Marginalized Neural Network (aka Neural Linear Model)

Based on the tweet by Andrew Jesson. Below is from the notebook shared by Andrew.

Thanks to David Holzmüller, Kevin Patrick Murphy, and Jason Hartford for correctly identifying this approach as the Neural Linear Model (NLM). The NLM seems to have first appeared as the Marginalized Neural Network in Marginalized Neural Network Mixtures for Large-Scale Regression and then in Scalable Bayesian Optimization Using Deep Neural Networks. Benchmarking the Neural Linear Model for Regression compares the NLM to mean field variational inference and Monte Carlo dropout Bayesian Neural Networks and concludes that methods such as NLM which do exact inference over a subset of parameters may perform better than methods that do variational inference over all parameters.

Tasks and exercises:
1. Translate the following sentence from the note on the neural linear model into French: "The NLM seems to have first appeared as the Marginalized Neural Network in Marginalized Neural Network Mixtures for Large-Scale Regression and then in Scalable Bayesian Optimization Using Deep Neural Networks."
2. According to the note on the neural linear model, what does the benchmarking study conclude about methods such as the NLM, and what feature of those methods does it cite? Answer in one to three sentences.
3. Continue the note on the neural linear model, beginning immediately after its final sentence.

Data extracts:

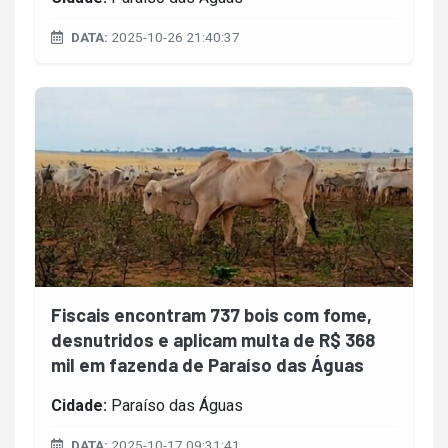
DATA:
2025-10-26 21:40:37
Fiscais encontram 737 bois com fome,
desnutridos e aplicam multa de R$ 368
mil em fazenda de Paraíso das Águas
Cidade:
Paraíso das Águas
DATA:
2025-10-17 09:31:41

List of answers:
1. Le NLM semble être apparu pour la première fois sous le nom de Marginalized Neural Network dans Marginalized Neural Network Mixtures for Large-Scale Regression, puis dans Scalable Bayesian Optimization Using Deep Neural Networks.

2. The study concludes that methods such as the NLM may perform better than mean field variational inference and Monte Carlo dropout Bayesian Neural Networks. It attributes this to the fact that the NLM does exact inference over a subset of parameters, whereas the other methods do variational inference over all parameters.

3.
import matplotlib.pyplot as plt
import numpy as np
import seaborn as sns
import torch
from torch.nn.functional import softplus

rc = {
    "figure.constrained_layout.use": True,
    "axes.titlesize": 20,
    "figure.figsize": (12, 9),
}
sns.set_theme(style="darkgrid", palette="colorblind", rc=rc)

class Simulated(torch.utils.data.Dataset):
    def __init__(self, n=1000, sigma=0.1, in_between=False, outliers_percentage=None):
        if in_between:
            mask = torch.distributions.Bernoulli(0.5).sample(torch.Size([n, 1]))
            self.data = (-2 * torch.rand(n, 1).float() - 1) * mask \
                + (2 * torch.rand(n, 1).float() + 1) * (1. - mask)
        else:
            self.data = torch.randn(n, 1).float()
        self.targets = f(self.data, sigma).float()
        #Adding outliers
        if (outliers_percentage):
          num_outliers = int((outliers_percentage/100) * n)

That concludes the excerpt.